AI and Machine Learning Has a Bright Future in Chemistry

You are here:

Group Leader Andrew Jordan is a key member of Charnwood Discovery’s sustainability working group.

Being invited to a meeting, like AI4Green at the University of Nottingham’s GSK Carbon Neutral Laboratory for Sustainable Chemistry, enables us to ensure that we are keeping abreast of the latest developments in green and sustainable chemistry.

Here is what Andrew has to say about his learnings from the meeting:

It was fantastic to be invited back to the University of Nottingham. I have many fond memories of my postdoctoral research here. During the morning session we saw some great discussion on how artificial intelligence and machine learning might be incorporated into an electronic lab notebook (ELN) system and whether this implementation could improve reaction sustainability and safety by suggesting alternative solvents and reagents.
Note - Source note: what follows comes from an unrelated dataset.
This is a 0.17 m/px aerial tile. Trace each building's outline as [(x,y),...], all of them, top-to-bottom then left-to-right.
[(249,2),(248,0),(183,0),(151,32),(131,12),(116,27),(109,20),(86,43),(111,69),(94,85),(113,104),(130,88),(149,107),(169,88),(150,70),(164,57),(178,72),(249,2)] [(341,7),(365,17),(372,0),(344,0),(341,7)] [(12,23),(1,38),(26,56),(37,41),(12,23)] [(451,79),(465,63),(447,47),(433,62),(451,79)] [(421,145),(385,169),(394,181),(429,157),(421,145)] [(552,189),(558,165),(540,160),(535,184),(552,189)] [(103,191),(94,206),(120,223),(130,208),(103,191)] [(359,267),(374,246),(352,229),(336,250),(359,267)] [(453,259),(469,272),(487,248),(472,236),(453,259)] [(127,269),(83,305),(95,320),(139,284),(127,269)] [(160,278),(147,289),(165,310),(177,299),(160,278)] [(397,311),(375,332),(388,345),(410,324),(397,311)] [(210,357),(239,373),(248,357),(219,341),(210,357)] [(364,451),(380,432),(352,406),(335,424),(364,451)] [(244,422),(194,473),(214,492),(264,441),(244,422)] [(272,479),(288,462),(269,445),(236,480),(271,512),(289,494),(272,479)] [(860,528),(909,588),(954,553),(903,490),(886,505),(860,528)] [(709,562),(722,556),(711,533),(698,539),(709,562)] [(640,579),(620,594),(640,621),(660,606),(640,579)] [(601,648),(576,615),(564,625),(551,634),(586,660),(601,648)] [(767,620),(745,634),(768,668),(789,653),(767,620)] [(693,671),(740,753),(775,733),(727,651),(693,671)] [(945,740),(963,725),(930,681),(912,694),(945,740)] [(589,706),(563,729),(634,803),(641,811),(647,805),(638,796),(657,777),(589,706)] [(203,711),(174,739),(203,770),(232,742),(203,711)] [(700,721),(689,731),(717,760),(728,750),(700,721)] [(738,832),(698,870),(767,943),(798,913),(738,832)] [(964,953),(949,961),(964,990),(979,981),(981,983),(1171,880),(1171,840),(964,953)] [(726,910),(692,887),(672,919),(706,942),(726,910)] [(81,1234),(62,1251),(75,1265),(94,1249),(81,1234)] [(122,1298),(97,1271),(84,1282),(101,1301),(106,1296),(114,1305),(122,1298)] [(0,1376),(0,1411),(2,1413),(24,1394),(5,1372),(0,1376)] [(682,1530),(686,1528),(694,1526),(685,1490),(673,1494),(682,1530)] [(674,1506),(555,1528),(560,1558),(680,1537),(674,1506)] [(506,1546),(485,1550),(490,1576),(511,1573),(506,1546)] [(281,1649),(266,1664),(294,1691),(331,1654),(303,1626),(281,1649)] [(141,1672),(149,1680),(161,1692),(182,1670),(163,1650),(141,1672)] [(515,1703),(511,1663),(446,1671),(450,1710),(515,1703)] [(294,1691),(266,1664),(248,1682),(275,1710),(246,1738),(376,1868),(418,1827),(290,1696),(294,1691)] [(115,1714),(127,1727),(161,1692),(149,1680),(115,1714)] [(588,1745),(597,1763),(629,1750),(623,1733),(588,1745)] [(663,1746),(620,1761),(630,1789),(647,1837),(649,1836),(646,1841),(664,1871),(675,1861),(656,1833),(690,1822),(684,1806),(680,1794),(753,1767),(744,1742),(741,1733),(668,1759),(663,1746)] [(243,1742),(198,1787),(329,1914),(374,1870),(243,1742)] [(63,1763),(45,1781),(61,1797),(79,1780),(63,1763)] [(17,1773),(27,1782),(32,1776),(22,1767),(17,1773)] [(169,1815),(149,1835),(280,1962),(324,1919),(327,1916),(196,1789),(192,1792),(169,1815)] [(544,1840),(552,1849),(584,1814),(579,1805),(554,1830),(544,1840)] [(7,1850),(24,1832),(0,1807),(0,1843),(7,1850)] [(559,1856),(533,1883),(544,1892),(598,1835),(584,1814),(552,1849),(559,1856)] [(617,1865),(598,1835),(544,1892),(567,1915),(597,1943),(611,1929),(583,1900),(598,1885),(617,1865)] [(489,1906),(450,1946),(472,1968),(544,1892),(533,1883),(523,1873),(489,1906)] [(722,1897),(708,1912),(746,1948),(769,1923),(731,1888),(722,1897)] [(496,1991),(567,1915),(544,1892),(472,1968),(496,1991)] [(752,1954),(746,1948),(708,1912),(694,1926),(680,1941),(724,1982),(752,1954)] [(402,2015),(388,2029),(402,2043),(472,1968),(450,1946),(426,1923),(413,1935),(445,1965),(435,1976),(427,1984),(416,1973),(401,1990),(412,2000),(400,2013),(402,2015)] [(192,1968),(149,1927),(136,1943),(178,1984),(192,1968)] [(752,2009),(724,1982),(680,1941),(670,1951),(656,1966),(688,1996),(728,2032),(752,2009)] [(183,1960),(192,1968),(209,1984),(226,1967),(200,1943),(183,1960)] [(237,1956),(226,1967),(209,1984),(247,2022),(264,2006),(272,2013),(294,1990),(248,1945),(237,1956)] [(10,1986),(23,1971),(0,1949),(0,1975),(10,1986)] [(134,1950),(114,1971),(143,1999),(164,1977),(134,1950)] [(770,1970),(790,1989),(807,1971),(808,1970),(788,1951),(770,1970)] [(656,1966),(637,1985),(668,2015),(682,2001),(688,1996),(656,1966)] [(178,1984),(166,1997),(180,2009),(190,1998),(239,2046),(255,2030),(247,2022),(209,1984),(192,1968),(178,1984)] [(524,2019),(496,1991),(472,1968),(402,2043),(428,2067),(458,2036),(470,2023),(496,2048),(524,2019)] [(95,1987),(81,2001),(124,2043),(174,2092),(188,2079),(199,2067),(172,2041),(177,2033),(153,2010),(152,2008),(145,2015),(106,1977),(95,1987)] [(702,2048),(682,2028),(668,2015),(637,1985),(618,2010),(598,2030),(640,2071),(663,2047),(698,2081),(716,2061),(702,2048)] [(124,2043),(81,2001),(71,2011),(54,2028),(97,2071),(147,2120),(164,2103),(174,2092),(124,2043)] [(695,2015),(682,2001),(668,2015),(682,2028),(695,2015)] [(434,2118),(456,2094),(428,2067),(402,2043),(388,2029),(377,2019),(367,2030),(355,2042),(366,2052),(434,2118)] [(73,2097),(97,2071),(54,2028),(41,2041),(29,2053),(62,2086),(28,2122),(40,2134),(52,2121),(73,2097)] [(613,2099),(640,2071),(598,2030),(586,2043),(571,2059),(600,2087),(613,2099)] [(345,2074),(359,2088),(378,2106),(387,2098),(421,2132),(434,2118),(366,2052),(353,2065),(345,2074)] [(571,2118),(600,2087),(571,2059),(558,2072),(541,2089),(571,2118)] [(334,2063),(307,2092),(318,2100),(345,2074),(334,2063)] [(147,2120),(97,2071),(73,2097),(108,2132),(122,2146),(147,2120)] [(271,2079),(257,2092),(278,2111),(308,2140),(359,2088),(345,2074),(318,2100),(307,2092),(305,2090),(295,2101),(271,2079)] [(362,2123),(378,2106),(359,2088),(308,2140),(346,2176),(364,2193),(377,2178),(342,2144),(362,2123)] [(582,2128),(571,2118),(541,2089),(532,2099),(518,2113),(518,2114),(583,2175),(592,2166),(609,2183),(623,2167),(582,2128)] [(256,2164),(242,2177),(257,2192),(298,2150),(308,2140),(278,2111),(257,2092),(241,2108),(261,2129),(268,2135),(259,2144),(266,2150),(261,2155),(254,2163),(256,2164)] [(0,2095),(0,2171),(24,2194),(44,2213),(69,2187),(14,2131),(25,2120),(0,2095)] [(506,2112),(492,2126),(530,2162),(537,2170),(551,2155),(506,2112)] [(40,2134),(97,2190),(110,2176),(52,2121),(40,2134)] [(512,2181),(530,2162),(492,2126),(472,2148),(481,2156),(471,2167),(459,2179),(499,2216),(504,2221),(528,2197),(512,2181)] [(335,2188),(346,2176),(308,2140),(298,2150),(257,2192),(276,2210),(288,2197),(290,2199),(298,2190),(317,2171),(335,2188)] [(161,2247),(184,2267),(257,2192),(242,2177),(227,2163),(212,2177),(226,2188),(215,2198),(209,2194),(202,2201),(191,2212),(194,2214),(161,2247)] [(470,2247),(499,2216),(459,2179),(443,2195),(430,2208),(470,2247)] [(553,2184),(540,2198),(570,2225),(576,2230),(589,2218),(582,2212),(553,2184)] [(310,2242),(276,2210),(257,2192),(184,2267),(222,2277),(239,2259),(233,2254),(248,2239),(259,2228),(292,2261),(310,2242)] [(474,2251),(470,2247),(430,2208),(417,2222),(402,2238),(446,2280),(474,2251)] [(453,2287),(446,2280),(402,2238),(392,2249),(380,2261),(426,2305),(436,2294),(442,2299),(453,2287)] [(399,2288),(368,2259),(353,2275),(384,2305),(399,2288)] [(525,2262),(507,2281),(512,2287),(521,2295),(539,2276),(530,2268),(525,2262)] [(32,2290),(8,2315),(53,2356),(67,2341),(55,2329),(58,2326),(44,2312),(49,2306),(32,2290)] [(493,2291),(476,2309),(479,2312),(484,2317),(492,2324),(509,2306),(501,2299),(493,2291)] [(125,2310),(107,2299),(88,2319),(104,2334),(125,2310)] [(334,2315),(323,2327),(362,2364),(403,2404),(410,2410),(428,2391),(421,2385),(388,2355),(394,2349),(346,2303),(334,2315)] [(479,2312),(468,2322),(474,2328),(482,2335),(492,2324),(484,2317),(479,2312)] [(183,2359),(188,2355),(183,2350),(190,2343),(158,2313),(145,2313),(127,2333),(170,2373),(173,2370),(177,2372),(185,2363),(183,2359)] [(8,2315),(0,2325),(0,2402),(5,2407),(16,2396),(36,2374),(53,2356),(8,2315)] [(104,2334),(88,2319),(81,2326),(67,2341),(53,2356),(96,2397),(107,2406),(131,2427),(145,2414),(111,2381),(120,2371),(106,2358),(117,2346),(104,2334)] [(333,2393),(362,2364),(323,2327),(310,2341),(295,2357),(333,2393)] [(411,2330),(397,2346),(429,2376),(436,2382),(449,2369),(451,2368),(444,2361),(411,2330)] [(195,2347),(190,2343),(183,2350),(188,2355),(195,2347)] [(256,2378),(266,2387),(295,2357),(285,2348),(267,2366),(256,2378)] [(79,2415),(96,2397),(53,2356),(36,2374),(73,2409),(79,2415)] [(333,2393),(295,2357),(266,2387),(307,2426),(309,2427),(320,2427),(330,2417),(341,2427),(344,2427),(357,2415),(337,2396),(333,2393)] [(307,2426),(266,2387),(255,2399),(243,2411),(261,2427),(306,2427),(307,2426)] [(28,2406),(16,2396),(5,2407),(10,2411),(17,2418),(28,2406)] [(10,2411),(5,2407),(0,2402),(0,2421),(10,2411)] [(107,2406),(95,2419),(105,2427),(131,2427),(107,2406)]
The general consensus seems to be that an ELN system that is constantly learning and adapting would be a hugely powerful resource and could guide the next generation of chemists towards safer and more sustainable chemistry before they have even entered the lab.

Later in the day there were some great presentations from Richard Bourne, Jonathan Goodman, and Claire Adjiman. Richard presented some fantastic results from machine learning self-optimising flow reactions: a technique that can allow for two weeks’ conventional work to be carried out in just 24 hours. Somewhat controversially, he believes that 90% of all reactions will be optimised this way within 19 years. It’s hard to argue with the concept when you see these kind of results presented! (you can read more here)

Jonathan gave some really interesting insights into data generation and how we as chemists are now working in a very “data rich” environment. In the past, there was always the go-to excuse of “we haven’t got enough data”, when asked to solve a particularly challenging problem or model the behaviour of chemical systems. However, chemists working in the 21st century have never had access to more data than we do now. The real challenge is trying to process and derive meaning and understanding from the swathes of information available. To answer some of these challenges Jonathan has developed excellent computational and modelling techniques. One such example is the tool BINOPtimal, which is a free online tool that can aid in the prediction of stereochemical outcomes of many acid catalysed processes. Definitely a tool I will be adding to the toolbox!

Finally, Claire who has a passion for modelling and optimisation methods, took us through a variety of case studies in which advanced modelling techniques were applied to real world problems. They ranged from optimising carbon capture from gas streams, solving the issues of HCN generation during amide coupling, ternary phase diagrams for compound solubility, and recrystallization techniques. I’ll be sure to look further into her work on recrystallization optimisation as computer modelling at your desk can often help save many hours at the bench. (read the article here)

Overall, I can say that the day was an excellent tour de force of how computational methods can greatly assist chemists in their day-to-day research and development activities. Adoption of these methods will only serve to strengthen any research group or department. Plus, the judicious use of more advanced techniques, such as AI and machine learning, has a bright future in enabling safer and more sustainable chemistry.